The project is to publish articles that will engage with the conceptual investigation and the critical discussion of the challenges posed by technologies and their impact or implications. We intend to publish the best research produced in all areas where philosophy and technology meet. Good philosophy knows no cultural barriers or geographical borders, so the journal welcomes high-quality submissions, regardless of the tradition, school of thought or disciplinary background from which they derive. Any rigorous approach or methodology may be adopted: ethical, epistemological, philosophico-political, hermeneutic, analytic and so forth. And every area of technological innovation may be addressed, from new technologies in healthcare (e.g. e-Health), to nanotechnologies and their industrial development, from military technological applications to recent innovations in renewable energies, from transformations in transport systems to new information and communications technologies and developments in AI. Of course, investigations of cultural and conceptual issues are also most welcome, as well as efforts to address purely philosophical problems and topics from a technologically informed perspective. Ultimately, Philosophy & Technology seeks to improve our critical understanding of the nature and practical consequences of technologies, and hence provide the foundation for their fruitful and sustainable developments.
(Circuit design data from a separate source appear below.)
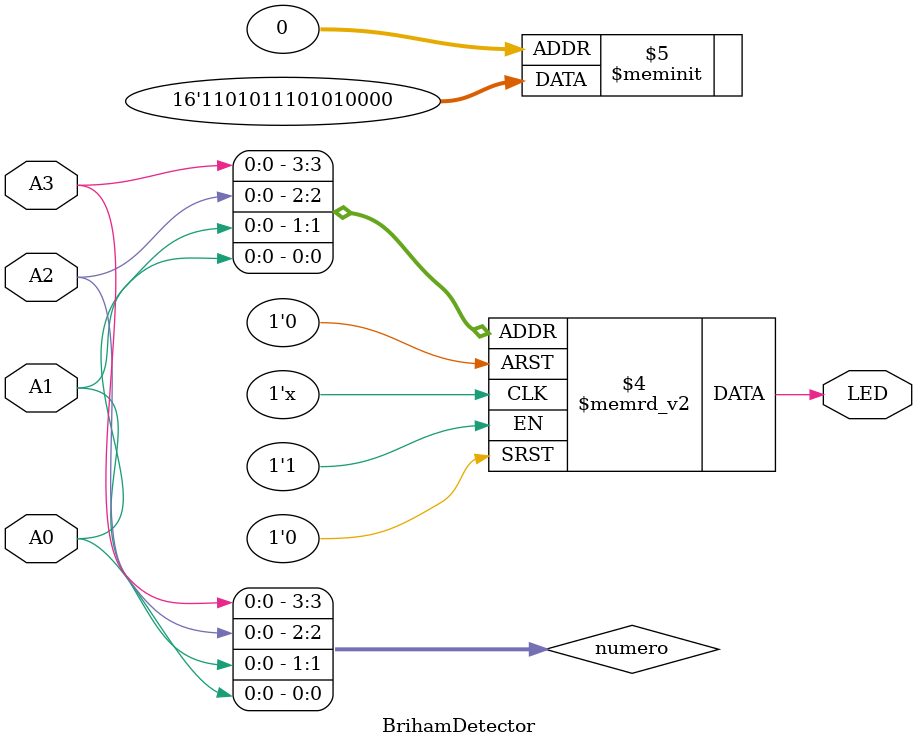
<source format=v>
`timescale 1ns / 1ps
module BrihamDetector(
    input A0,
    input A1,
    input A2,
    input A3,
    output reg LED
    );

	wire [3:0] numero;
	
	assign numero={A3,A2,A1,A0};

  always @ (*) 
  case (numero) 
   4 : LED = 1;
 	6 : LED = 1;
	8 : LED = 1;
	9 : LED = 1;
	10: LED = 1;
	12: LED = 1;
	14: LED = 1;
	15: LED = 1;
	   default : LED=0; 
		
  endcase 

endmodule

</source>
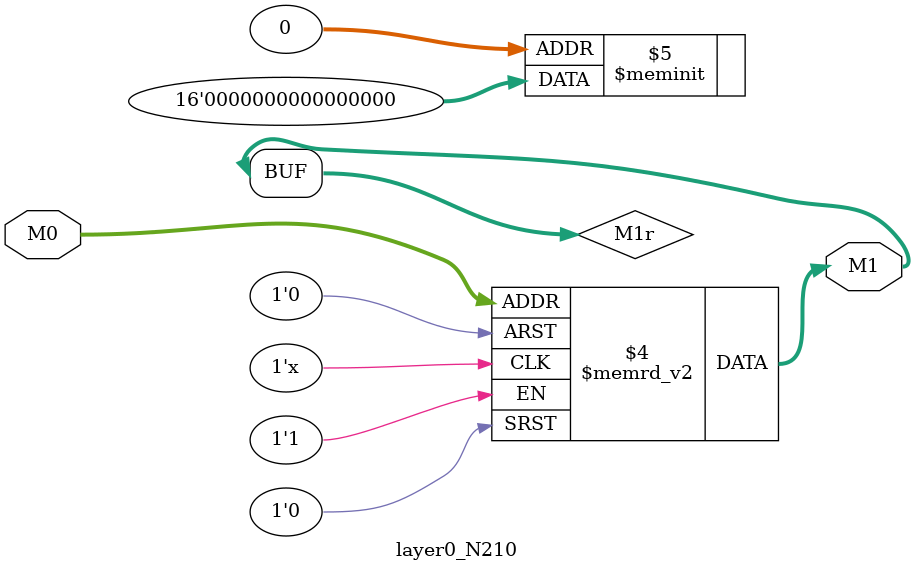
<source format=v>
module layer0_N210 ( input [2:0] M0, output [1:0] M1 );

	(*rom_style = "distributed" *) reg [1:0] M1r;
	assign M1 = M1r;
	always @ (M0) begin
		case (M0)
			3'b000: M1r = 2'b00;
			3'b100: M1r = 2'b00;
			3'b010: M1r = 2'b00;
			3'b110: M1r = 2'b00;
			3'b001: M1r = 2'b00;
			3'b101: M1r = 2'b00;
			3'b011: M1r = 2'b00;
			3'b111: M1r = 2'b00;

		endcase
	end
endmodule

</source>
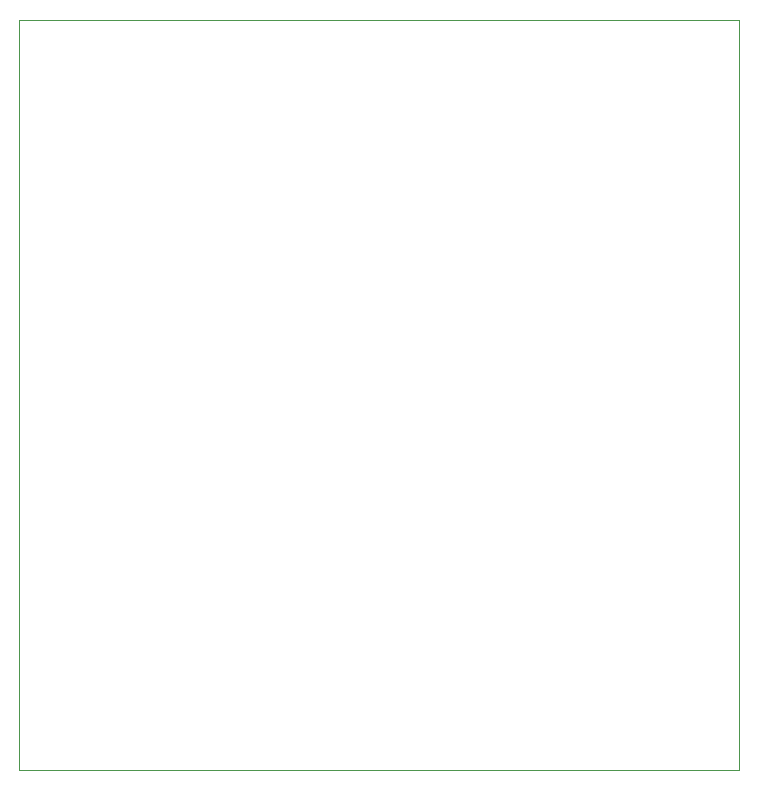
<source format=gbr>
%TF.GenerationSoftware,KiCad,Pcbnew,(7.0.0)*%
%TF.CreationDate,2023-02-28T14:37:34-05:00*%
%TF.ProjectId,8bc_clock_4,3862635f-636c-46f6-936b-5f342e6b6963,rev?*%
%TF.SameCoordinates,Original*%
%TF.FileFunction,Profile,NP*%
%FSLAX46Y46*%
G04 Gerber Fmt 4.6, Leading zero omitted, Abs format (unit mm)*
G04 Created by KiCad (PCBNEW (7.0.0)) date 2023-02-28 14:37:34*
%MOMM*%
%LPD*%
G01*
G04 APERTURE LIST*
%TA.AperFunction,Profile*%
%ADD10C,0.100000*%
%TD*%
G04 APERTURE END LIST*
D10*
X104140000Y-50800000D02*
X165100000Y-50800000D01*
X165100000Y-50800000D02*
X165100000Y-114300000D01*
X165100000Y-114300000D02*
X104140000Y-114300000D01*
X104140000Y-114300000D02*
X104140000Y-50800000D01*
M02*

</source>
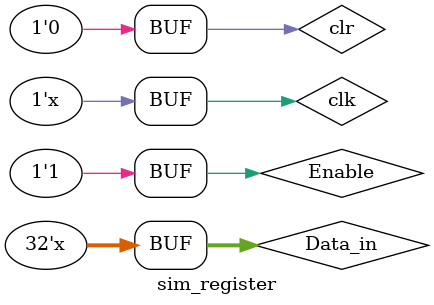
<source format=v>
`timescale 1ns / 1ps


module sim_register();
	reg [31:0] Data_in;
	reg clk;
	reg clr;
	reg Enable;
	wire [31:0] Data_out;
	
	initial begin
		clk = 0;
		clr = 0;
		Data_in = 32'hffff0000;
		Enable = 1;
		
		#103;
		clr = 1;
		#5;
		clr = 0;
	end
	
	always begin
		#5;
		Data_in = Data_in + 1;
		clk = ~clk;
	end
	
	register #(.WIDTH(32)) register(Data_in,Enable,clk,clr,Data_out);
endmodule

</source>
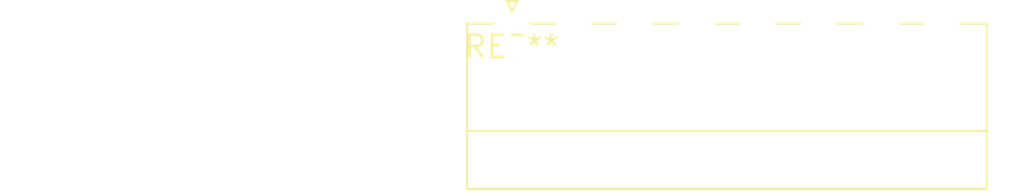
<source format=kicad_pcb>
(kicad_pcb (version 20240108) (generator pcbnew)

  (general
    (thickness 1.6)
  )

  (paper "A4")
  (layers
    (0 "F.Cu" signal)
    (31 "B.Cu" signal)
    (32 "B.Adhes" user "B.Adhesive")
    (33 "F.Adhes" user "F.Adhesive")
    (34 "B.Paste" user)
    (35 "F.Paste" user)
    (36 "B.SilkS" user "B.Silkscreen")
    (37 "F.SilkS" user "F.Silkscreen")
    (38 "B.Mask" user)
    (39 "F.Mask" user)
    (40 "Dwgs.User" user "User.Drawings")
    (41 "Cmts.User" user "User.Comments")
    (42 "Eco1.User" user "User.Eco1")
    (43 "Eco2.User" user "User.Eco2")
    (44 "Edge.Cuts" user)
    (45 "Margin" user)
    (46 "B.CrtYd" user "B.Courtyard")
    (47 "F.CrtYd" user "F.Courtyard")
    (48 "B.Fab" user)
    (49 "F.Fab" user)
    (50 "User.1" user)
    (51 "User.2" user)
    (52 "User.3" user)
    (53 "User.4" user)
    (54 "User.5" user)
    (55 "User.6" user)
    (56 "User.7" user)
    (57 "User.8" user)
    (58 "User.9" user)
  )

  (setup
    (pad_to_mask_clearance 0)
    (pcbplotparams
      (layerselection 0x00010fc_ffffffff)
      (plot_on_all_layers_selection 0x0000000_00000000)
      (disableapertmacros false)
      (usegerberextensions false)
      (usegerberattributes false)
      (usegerberadvancedattributes false)
      (creategerberjobfile false)
      (dashed_line_dash_ratio 12.000000)
      (dashed_line_gap_ratio 3.000000)
      (svgprecision 4)
      (plotframeref false)
      (viasonmask false)
      (mode 1)
      (useauxorigin false)
      (hpglpennumber 1)
      (hpglpenspeed 20)
      (hpglpendiameter 15.000000)
      (dxfpolygonmode false)
      (dxfimperialunits false)
      (dxfusepcbnewfont false)
      (psnegative false)
      (psa4output false)
      (plotreference false)
      (plotvalue false)
      (plotinvisibletext false)
      (sketchpadsonfab false)
      (subtractmaskfromsilk false)
      (outputformat 1)
      (mirror false)
      (drillshape 1)
      (scaleselection 1)
      (outputdirectory "")
    )
  )

  (net 0 "")

  (footprint "PhoenixContact_MC_1,5_8-G-3.5_1x08_P3.50mm_Horizontal" (layer "F.Cu") (at 0 0))

)

</source>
Before closing this editorial introduction, I wish to thank all the staff at Springer, and in particular Marco Andal, Raul Boloron and Judy Pieren, for the outstanding work done in establishing and managing this new journal. Without Ties Nijssen, publishing editor at Springer, the project would have never been developed. His input and support have been extraordinary. There is something dreamlike about the two teams forming the executive editorial board and the scientific editorial board. Their quality could hardly find a match elsewhere, and I wish to thank them for their willingness to serve as members of each board. I have already relied heavily on their fine expertise, and I owe them more than I can express here. My debt is only going to increase.
Ultimately, the quality of a journal is only as high as the quality of the articles it publishes. So, my final word is to you reader. We at Philosophy & Technology hope that you will find the journal interesting to read and worth your submissions. We look forward to your feedback and research.